● Selected excerpt
========================================================================
Six Sigma originally referred to the areas plus and minus standard deviations from the average or center point on a bell curve.

The peak of the bell curve is the average or target of a given variable. The standard deviation is a measure of deviation or dispersion from this average. A high standard deviation results in a slow gentle hill. A low standard deviation value creates a high peak around the mean with a steep drop off and short tail.

My college statistics professor Dr. Elinore Pape described deviation as the enemy; as the deviation or dispersion increased, the amount of defective product increased, since more product was statistically likely to fall outside of the acceptance limits. When it comes to product quality, you want most if not all of your product to fall within the limits of what is acceptable. After all, defective product costs money to produce and to repair or throw away.

A three sigma process has around 99% of its product fall within the acceptance limits. Six Sigma quality levels mean that your product falls within the acceptance criteria 3.4 per million parts. This is also defined as having 3.4 defects per million opportunities, such as having only 34 failures per 10 million tries when you roll the dice. Six Sigma is considered the gold standard of quality, because it means products rarely fail or go out of spec without spending an unreasonable amount of money trying to reach perfection.

Some continuous improvement methodologies only use four or five steps instead of the six steps in Six Sigma.
Some continuous improvement methodologies only use four or five steps instead of the six steps in Six Sigma. | Source

Six Steps of Six Sigma

What are the six steps in the Six Sigma? And what occurs at each step? Let's review each step in detail.

1. The Visualize Step

The visualize step is the first step of Six Sigma. What is your burning platform? What is the problem you want to solve? Do you have too many rejects by quality control? Is customer satisfaction too low? Define the problems you want to solve or the overarching issue that needs to be addressed.

2. The Commit Step

Commit to a narrower issue. You can't make perfect product. Narrow down the problem of poor product quality on your most profitable product line or improve customer satisfaction for a particular service. Narrow the general problem to a specific issue to be tackled. What is the specific problem you want to solve? And what resources do you need to solve this problem? What do you have, and what do you need?

3. The Prioritize Step

You've picked the particular problem to solve. Now you have to determine several ways to fix it - and which ones to implement. What solutions are possible given the resources that you have? Can you improve customer wait times by rearranging the facility or set up online check in? Can you afford better manufacturing equipment or do you need to focus on better quality materials or assembly work?
========================================================================
● Data records
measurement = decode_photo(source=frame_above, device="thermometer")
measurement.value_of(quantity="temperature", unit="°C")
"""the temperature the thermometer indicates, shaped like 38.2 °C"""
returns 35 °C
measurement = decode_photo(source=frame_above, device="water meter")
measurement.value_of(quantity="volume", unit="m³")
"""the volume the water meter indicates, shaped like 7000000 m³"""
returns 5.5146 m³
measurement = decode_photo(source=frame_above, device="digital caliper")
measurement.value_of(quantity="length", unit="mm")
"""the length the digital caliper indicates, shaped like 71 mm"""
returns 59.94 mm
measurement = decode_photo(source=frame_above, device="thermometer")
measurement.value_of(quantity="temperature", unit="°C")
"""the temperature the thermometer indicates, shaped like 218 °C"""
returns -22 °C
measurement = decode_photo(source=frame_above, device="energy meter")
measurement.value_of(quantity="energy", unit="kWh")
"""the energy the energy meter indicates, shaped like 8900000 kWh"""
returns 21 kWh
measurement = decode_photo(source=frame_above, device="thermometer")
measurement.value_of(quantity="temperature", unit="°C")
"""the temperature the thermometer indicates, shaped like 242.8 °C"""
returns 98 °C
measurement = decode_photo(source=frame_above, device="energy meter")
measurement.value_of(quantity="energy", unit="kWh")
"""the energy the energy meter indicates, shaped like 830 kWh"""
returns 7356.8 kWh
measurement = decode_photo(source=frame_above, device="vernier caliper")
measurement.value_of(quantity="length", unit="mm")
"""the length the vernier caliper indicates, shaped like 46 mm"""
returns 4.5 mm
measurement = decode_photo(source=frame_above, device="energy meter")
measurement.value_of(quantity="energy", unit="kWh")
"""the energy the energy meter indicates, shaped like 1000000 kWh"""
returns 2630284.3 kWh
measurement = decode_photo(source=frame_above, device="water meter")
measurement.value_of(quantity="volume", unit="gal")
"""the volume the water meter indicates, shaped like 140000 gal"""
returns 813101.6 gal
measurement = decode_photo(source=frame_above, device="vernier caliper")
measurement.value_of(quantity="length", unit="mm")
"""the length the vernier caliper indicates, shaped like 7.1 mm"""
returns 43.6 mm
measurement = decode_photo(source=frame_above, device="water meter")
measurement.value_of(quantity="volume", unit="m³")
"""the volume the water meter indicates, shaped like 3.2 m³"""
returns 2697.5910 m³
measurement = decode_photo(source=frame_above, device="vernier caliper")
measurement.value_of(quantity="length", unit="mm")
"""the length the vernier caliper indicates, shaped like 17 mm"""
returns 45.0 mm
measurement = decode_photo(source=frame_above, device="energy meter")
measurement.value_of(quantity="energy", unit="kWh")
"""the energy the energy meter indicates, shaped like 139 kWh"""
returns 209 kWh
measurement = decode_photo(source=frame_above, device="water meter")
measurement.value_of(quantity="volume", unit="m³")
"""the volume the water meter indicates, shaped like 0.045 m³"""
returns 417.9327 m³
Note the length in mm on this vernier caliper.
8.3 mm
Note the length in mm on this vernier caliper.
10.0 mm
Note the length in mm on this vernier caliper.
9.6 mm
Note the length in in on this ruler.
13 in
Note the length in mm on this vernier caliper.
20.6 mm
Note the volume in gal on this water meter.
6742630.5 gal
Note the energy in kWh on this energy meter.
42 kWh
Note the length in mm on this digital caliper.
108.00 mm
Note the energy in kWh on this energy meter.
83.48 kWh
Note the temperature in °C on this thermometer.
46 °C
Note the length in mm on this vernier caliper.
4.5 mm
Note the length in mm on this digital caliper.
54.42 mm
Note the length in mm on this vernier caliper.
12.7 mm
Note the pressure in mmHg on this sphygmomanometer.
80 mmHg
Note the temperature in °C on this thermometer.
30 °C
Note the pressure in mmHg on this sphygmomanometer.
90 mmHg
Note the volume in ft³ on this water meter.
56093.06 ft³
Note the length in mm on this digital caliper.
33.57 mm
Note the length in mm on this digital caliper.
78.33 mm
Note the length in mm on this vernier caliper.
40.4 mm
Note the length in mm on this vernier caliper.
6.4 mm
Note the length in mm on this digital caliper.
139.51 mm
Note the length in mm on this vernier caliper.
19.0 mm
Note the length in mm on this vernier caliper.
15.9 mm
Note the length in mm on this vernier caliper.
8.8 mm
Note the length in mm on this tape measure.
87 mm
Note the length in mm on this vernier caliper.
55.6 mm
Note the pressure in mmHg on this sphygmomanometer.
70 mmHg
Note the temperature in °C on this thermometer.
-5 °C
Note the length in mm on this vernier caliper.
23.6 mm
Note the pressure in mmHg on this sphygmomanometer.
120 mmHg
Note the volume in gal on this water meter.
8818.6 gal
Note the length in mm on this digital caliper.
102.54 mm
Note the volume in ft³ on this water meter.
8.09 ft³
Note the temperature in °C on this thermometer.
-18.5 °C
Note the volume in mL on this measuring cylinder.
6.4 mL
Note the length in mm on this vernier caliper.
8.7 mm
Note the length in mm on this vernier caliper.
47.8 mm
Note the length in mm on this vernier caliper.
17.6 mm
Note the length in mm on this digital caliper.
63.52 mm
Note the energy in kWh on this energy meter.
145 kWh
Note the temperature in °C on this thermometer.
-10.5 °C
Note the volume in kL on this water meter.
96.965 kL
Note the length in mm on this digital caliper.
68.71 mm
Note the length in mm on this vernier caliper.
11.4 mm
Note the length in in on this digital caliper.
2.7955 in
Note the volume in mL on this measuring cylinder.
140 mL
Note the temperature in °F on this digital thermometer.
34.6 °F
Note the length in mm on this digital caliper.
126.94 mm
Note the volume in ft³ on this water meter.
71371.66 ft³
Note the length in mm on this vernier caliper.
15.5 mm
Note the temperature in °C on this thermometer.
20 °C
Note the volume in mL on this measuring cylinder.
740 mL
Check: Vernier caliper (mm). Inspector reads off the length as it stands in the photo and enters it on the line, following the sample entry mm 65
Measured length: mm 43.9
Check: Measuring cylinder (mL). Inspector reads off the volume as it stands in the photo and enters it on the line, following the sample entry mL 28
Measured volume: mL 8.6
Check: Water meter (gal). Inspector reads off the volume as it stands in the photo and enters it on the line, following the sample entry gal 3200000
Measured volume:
========================================================================
● Exercise instructions
1. According to the Six Sigma text, which step is the first step of Six Sigma?
2. From the Six Sigma text, reproduce the passage that begins at the words "What are the" and ends after the words "do you need?".

● Expected responses
1. The visualize step.

2.
What are the six steps in the Six Sigma? And what occurs at each step? Let's review each step in detail.

1. The Visualize Step

The visualize step is the first step of Six Sigma. What is your burning platform? What is the problem you want to solve? Do you have too many rejects by quality control? Is customer satisfaction too low? Define the problems you want to solve or the overarching issue that needs to be addressed.

2. The Commit Step

Commit to a narrower issue. You can't make perfect product. Narrow down the problem of poor product quality on your most profitable product line or improve customer satisfaction for a particular service. Narrow the general problem to a specific issue to be tackled. What is the specific problem you want to solve? And what resources do you need to solve this problem? What do you have, and what do you need?